Question

17. Write a quadratic equation to find two consecutive odd natural numbers whose

product is 63. Then find the numbers

Answer 1

7 and 9

Explanation:

So we want two consecutive odd numbers whose product is 63.

Let's write an equation.

Let's let n be a random integer: doesn't matter what it is. Therefore, the first integer must be 2n+1.

This is because we're letting n be whatever it wants to be. If we multiply that whatever number by 2, then it will turn even.
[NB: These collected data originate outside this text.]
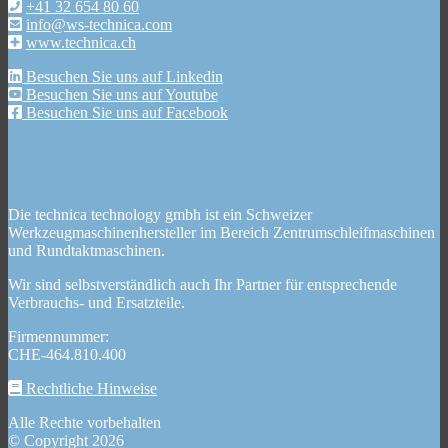
+41 32 654 80 60
info@ws-technica.com
www.technica.ch
Besuchen Sie uns auf Linkedin
Besuchen Sie uns auf Youtube
Besuchen Sie uns auf Facebook
Die technica technology gmbh ist ein Schweizer
Werkzeugmaschinenhersteller im Bereich Zentrumschleifmaschinen
und Rundtaktmaschinen.
Wir sind selbstverständlich auch Ihr Partner für entsprechende
Verbrauchs- und Ersatzteile.
Firmennummer:
CHE-464.810.400
Rechtliche Hinweise
Alle Rechte vorbehalten
© Copyright 2026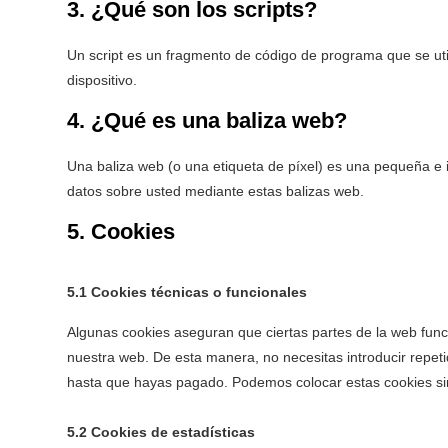
3. ¿Qué son los scripts?
Un script es un fragmento de código de programa que se uti
dispositivo.
4. ¿Qué es una baliza web?
Una baliza web (o una etiqueta de píxel) es una pequeña e i
datos sobre usted mediante estas balizas web.
5. Cookies
5.1 Cookies técnicas o funcionales
Algunas cookies aseguran que ciertas partes de la web funci
nuestra web. De esta manera, no necesitas introducir repet
hasta que hayas pagado. Podemos colocar estas cookies sin
5.2 Cookies de estadísticas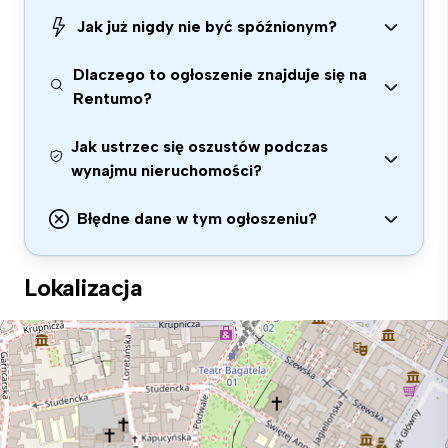
Jak już nigdy nie być spóźnionym?
Dlaczego to ogłoszenie znajduje się na
Rentumo?
Jak ustrzec się oszustów podczas
wynajmu nieruchomości?
Błędne dane w tym ogłoszeniu?
Lokalizacja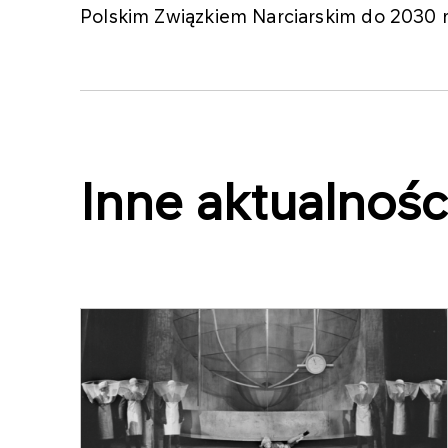
Polskim Związkiem Narciarskim do 2030 r
Inne aktualnośc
If we add 1 to an even number, it becomes odd.

Therefore, our first odd number is (2n+1). Our second, then, must be (2n+3).

Multiply them together. They equal 63. Thus:

`(2n+1)(2n+3)=63`

Expand:

`4n^2+6n+2n+3=63`

Combine like terms:

`4n^2+8n+3=63`

Subtract 63 from both sides:

`4n^2+8n-60=0`

Divide both sides by 4:

`n^2+2n-15=0`

And now, factor:

`(n+5)(n-3)=0`

Zero Product Property:

`n+5=0\text{ or } x-3=0`

Find n:

`n=-5\text{ or } n=3`

So, we've found n.

Then the first integer is either:

`2(-5)+1 \text{ or } 2(3)+1`

Evaluate:

`-9 \text{ or } 7`

However, we want two consecutive odd natural numbers. So, ignore the -9.

Therefore, our first odd integer is 7.

And our second one would be 9.

So, our answer is 7 and 9.

And we're done!